Two Wellington hotels on market, US property investors sell up Kiwi assets

Hot of the heels of a $55 million Auckland sale, US company Host is selling two of its multi-million dollar hotels in central Wellington.

The 139-room, 4.5 star Novotel Wellington hotel, on The Terrace, and the 200-room, 3.5 star Ibis Wellington hotel, on Featherston St, will go to market next month and both are expected to be snapped up quickly. Colliers International national director of hotels Dean Humphries estimated Novotel Wellington would fetch more than $35m, while Ibis Wellington would fetch more than $30m.3

Host was selling off properties in their portfolio, so they can reinvest in their home country, he said. “They are de-investing a number of their properties in Auckland and around the country and redirecting capital back into the US. The US is in quite a strong growth phase, so that’s where they want to put their focus in the short to mid-term.”
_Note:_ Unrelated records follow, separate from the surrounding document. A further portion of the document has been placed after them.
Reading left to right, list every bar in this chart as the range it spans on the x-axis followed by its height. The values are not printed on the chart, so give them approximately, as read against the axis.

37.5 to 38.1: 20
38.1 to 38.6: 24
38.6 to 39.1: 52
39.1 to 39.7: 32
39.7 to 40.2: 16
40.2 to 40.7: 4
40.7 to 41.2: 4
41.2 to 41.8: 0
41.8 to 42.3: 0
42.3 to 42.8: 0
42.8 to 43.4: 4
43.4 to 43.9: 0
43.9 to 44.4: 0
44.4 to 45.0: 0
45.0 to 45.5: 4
The company had owned the hotels for about five years and had “done really well with them”, Humphries said. This announcement comes after Host sold its 247-room Novotel Ibis Auckland Ellerslie to CP Group for just over $55m.

CP Group, operated by the Pandey family, is reputedly the largest owners of hotel real estate in New Zealand. The group is also building the hotel for the French Accor chain’s luxury Sofitel brand.
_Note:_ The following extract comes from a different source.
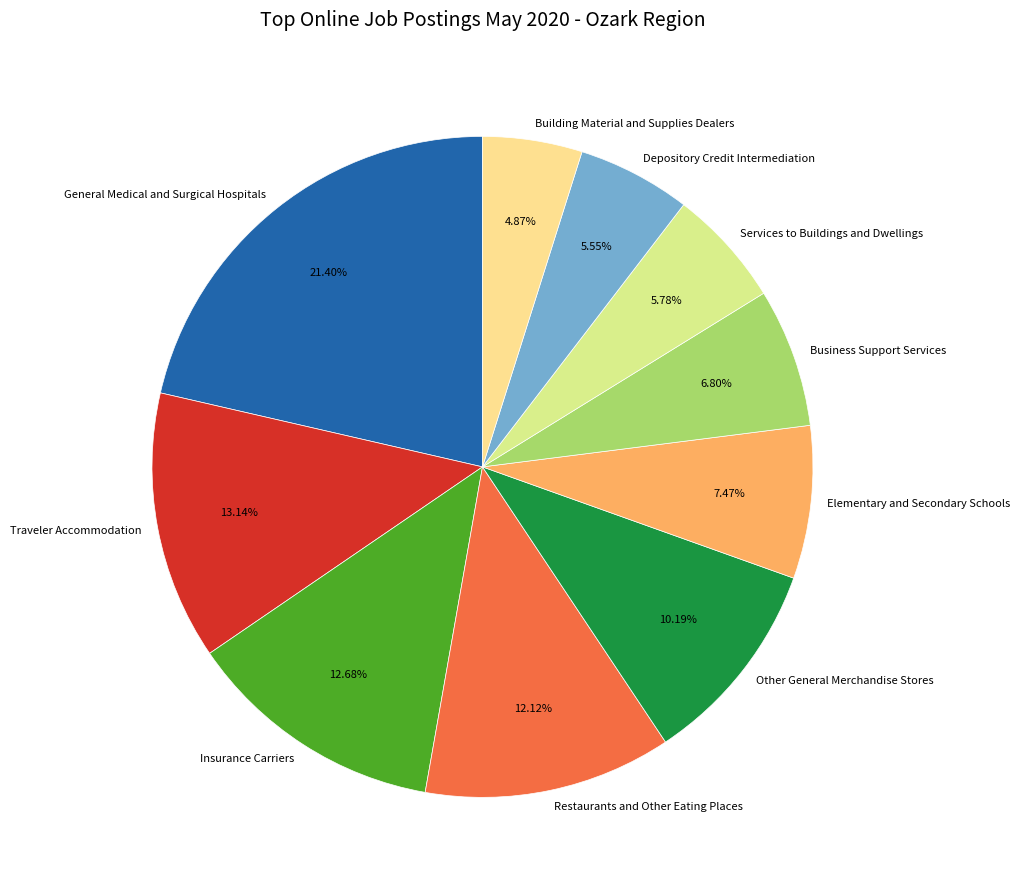

What portion of the pie excludes Other General Merchandise Stores?

89.8%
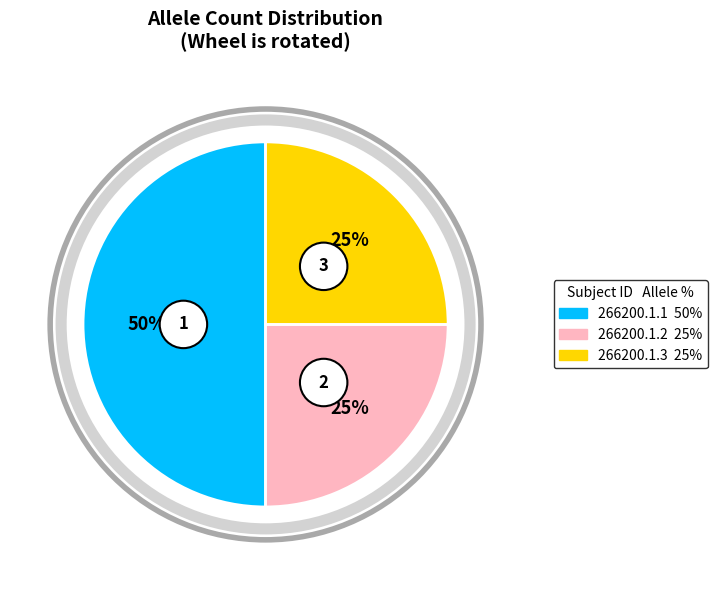

The 266200.1.1 slice represents 50% of the pie. True or false?

True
The Novotel Ibis Auckland Ellerslie sale set a record for the highest sale price sale for a non-CBD hotel in New Zealand, Humphries said. On top of that, it was the largest hotel transaction in New Zealand since the Hilton Auckland was sold in 2012.
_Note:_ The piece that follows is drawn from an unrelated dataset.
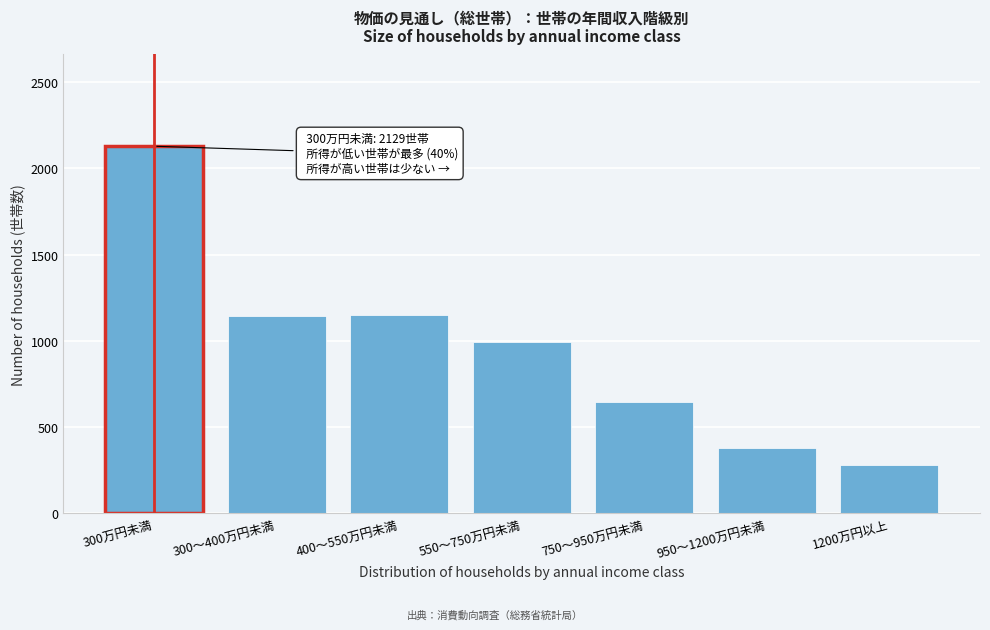

What is the average value?

960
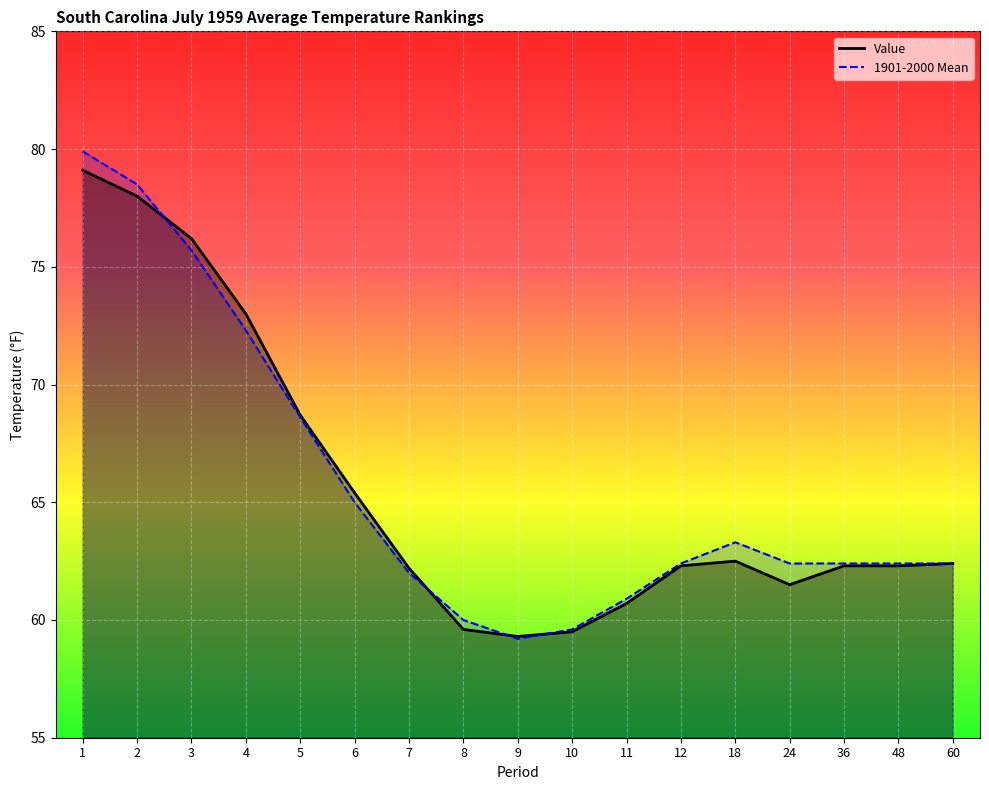

Which category has the highest value across all series?

1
“[But] just as significantly, this transaction bucks the trend of overseas buyers snapping up major hotel assets around the country. The last three major hotel sales in New Zealand this year have all been to offshore investors from Asia Pacific.”

New Zealand’s tourism boom was to thank for that, he said. “At the moment, the tourism hotel sector is going through a growth cycle and with that there is a lot of interest in assets here because they are quite attractively priced. That paired with low interest rates are making hotels very attractive.”

Colliers would soon start calling for expressions of interest for the two Wellington hotels, both nationally and offshore, he said. Humphries, who has been heavily involved in selling hotels for more than a decade, expected to see significant interest in both hotels. “As a general rule of thumb was there is about 50/50 interest from offshore and domestic investors.”

Both hotels were being sold as freehold property and had a long-term management contract with Accor.